*Description of the task*
What is needed is an exact transcription of every record, minus the pictures.

*Exercise materials*

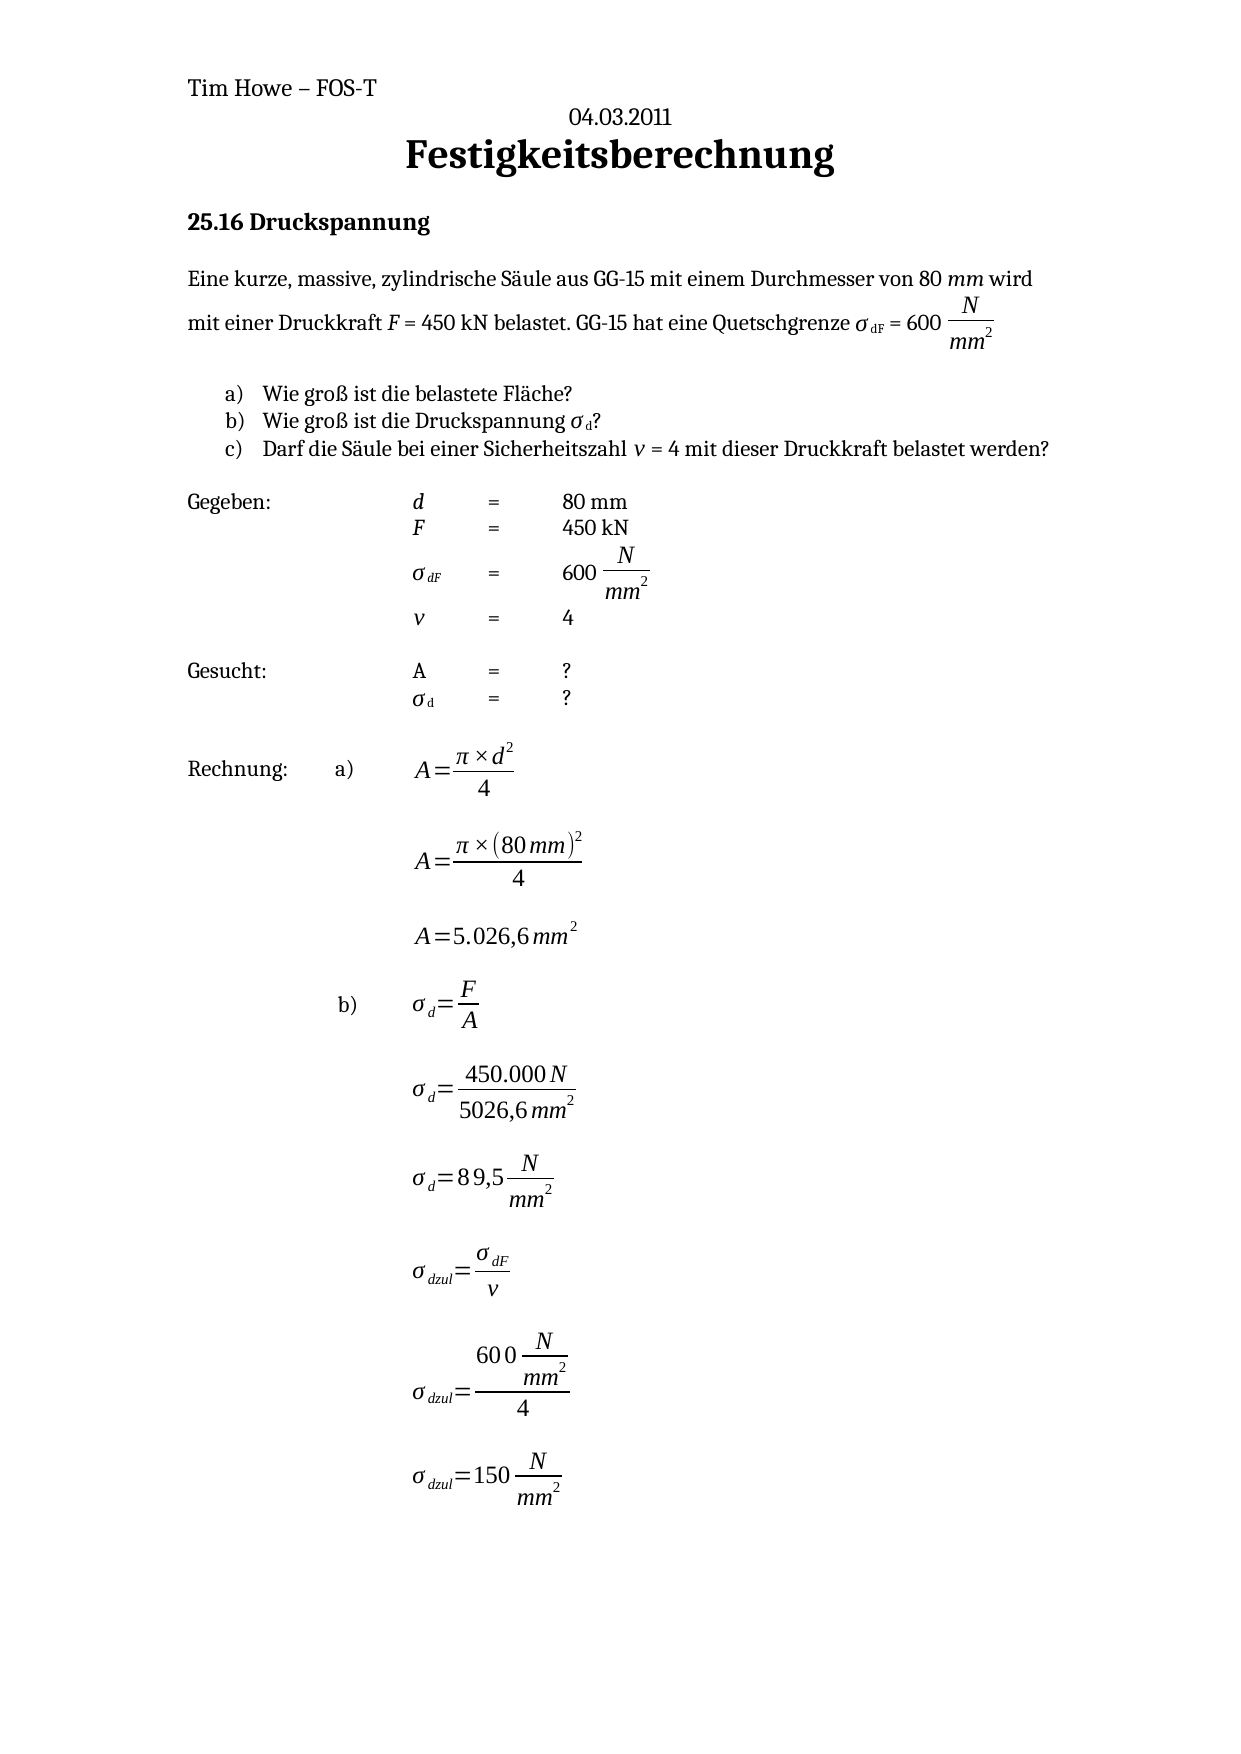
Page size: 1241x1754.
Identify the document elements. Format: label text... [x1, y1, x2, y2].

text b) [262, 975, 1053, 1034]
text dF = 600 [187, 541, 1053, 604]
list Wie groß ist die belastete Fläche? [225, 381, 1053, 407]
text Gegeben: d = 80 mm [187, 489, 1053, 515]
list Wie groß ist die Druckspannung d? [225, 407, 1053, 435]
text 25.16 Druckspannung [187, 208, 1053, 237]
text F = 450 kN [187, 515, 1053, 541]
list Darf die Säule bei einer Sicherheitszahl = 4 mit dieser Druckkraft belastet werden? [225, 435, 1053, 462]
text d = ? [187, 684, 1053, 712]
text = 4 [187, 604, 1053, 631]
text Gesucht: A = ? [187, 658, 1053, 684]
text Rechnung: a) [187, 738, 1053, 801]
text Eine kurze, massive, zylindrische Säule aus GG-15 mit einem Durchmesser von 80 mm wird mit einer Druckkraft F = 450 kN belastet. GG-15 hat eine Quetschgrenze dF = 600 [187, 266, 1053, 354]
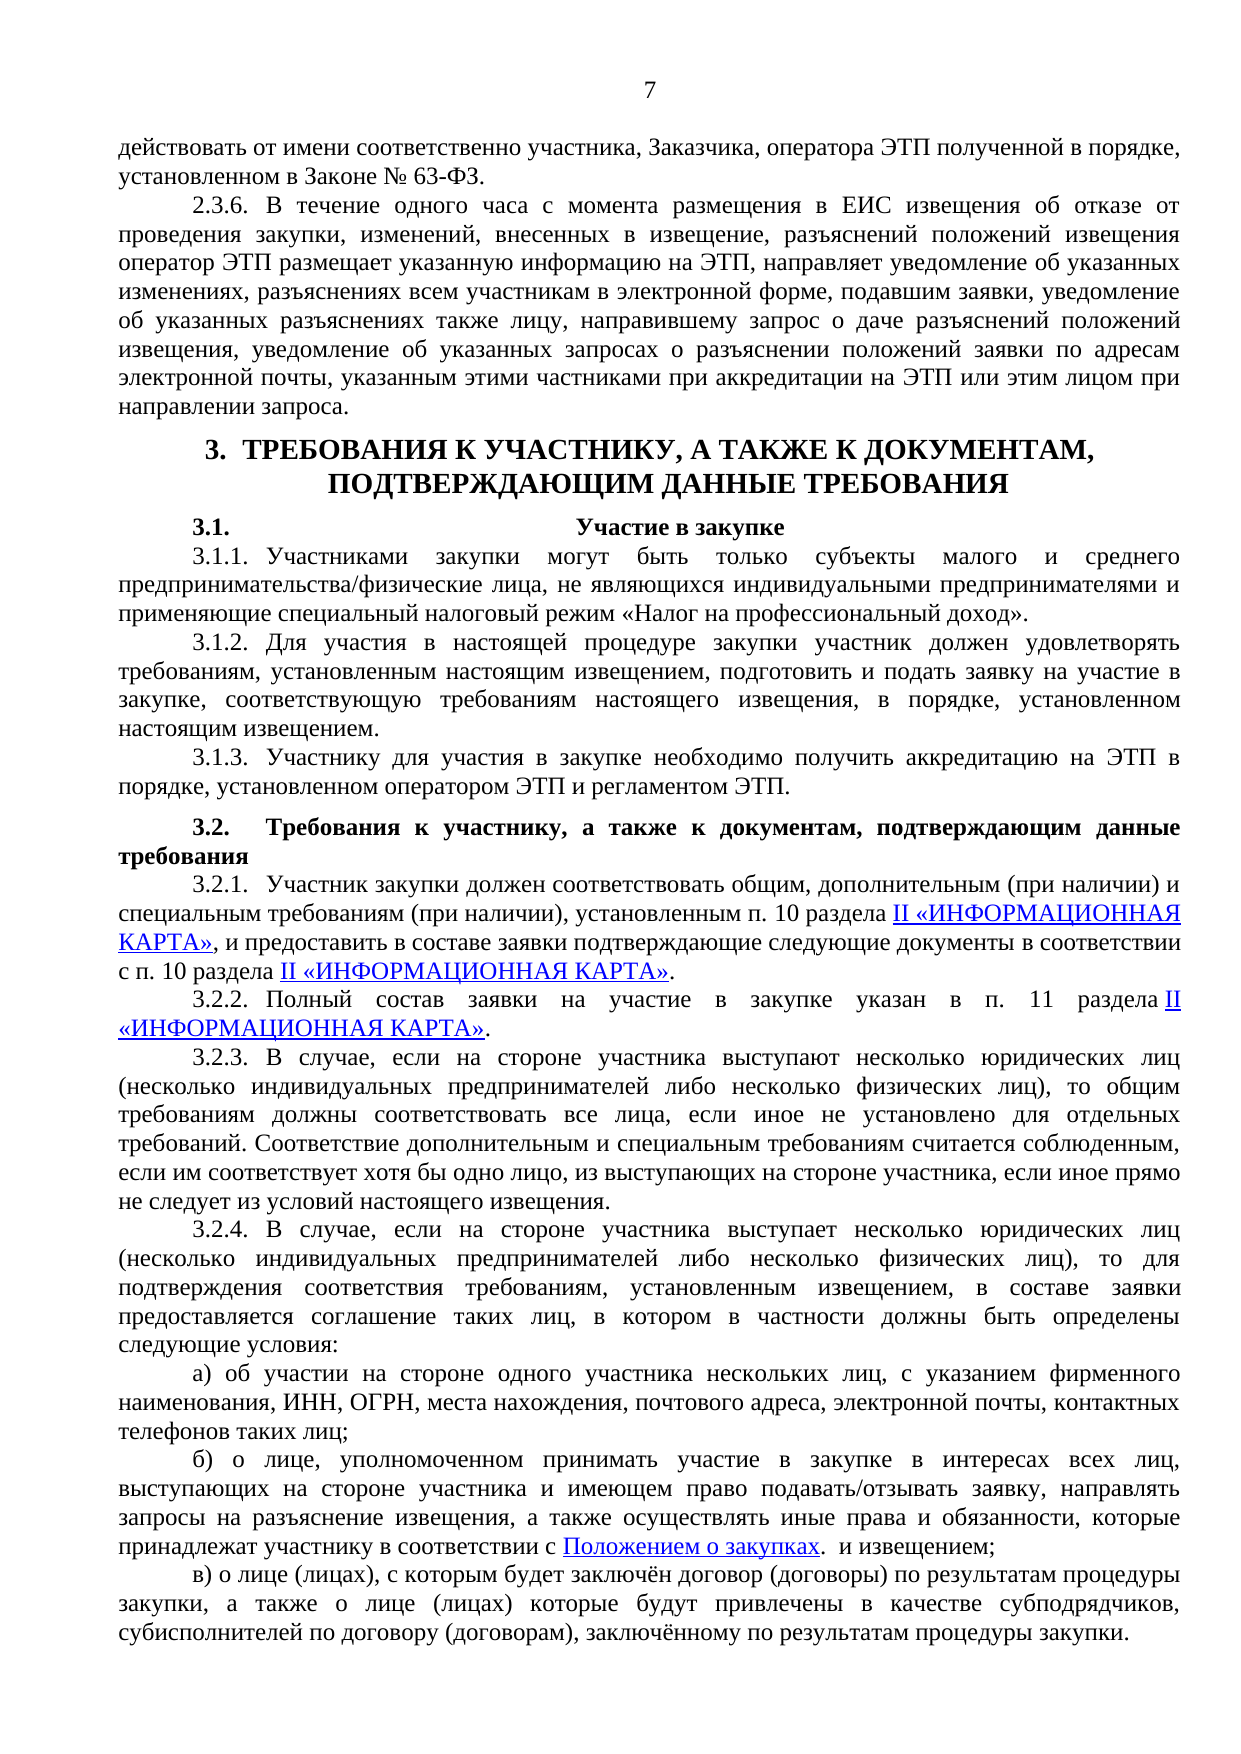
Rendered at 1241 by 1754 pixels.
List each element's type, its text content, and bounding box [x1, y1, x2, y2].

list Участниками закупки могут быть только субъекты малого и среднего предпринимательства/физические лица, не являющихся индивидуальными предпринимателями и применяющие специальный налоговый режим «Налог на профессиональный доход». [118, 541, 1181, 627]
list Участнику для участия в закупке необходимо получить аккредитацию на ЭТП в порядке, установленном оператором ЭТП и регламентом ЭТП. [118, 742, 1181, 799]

*Reply*
Page size: 1241x1754.
Identify the document elements. Format: label text... [x1, y1, x2, y2].

text b) [262, 975, 1053, 1034]
text dF = 600 [187, 541, 1053, 604]
list Wie groß ist die belastete Fläche? [225, 381, 1053, 407]
text Gegeben: d = 80 mm [187, 489, 1053, 515]
list Wie groß ist die Druckspannung d? [225, 407, 1053, 435]
text 25.16 Druckspannung [187, 208, 1053, 237]
text F = 450 kN [187, 515, 1053, 541]
list Darf die Säule bei einer Sicherheitszahl = 4 mit dieser Druckkraft belastet werden? [225, 435, 1053, 462]
text d = ? [187, 684, 1053, 712]
text = 4 [187, 604, 1053, 631]
text Gesucht: A = ? [187, 658, 1053, 684]
text Rechnung: a) [187, 738, 1053, 801]
text Eine kurze, massive, zylindrische Säule aus GG-15 mit einem Durchmesser von 80 mm wird mit einer Druckkraft F = 450 kN belastet. GG-15 hat eine Quetschgrenze dF = 600 [187, 266, 1053, 354]
Rendered at 1241 by 1754 pixels.
List each element's type, its text content, and bounding box [x1, y1, x2, y2].

list Участниками закупки могут быть только субъекты малого и среднего предпринимательства/физические лица, не являющихся индивидуальными предпринимателями и применяющие специальный налоговый режим «Налог на профессиональный доход». [118, 541, 1181, 627]
list Участнику для участия в закупке необходимо получить аккредитацию на ЭТП в порядке, установленном оператором ЭТП и регламентом ЭТП. [118, 742, 1181, 799]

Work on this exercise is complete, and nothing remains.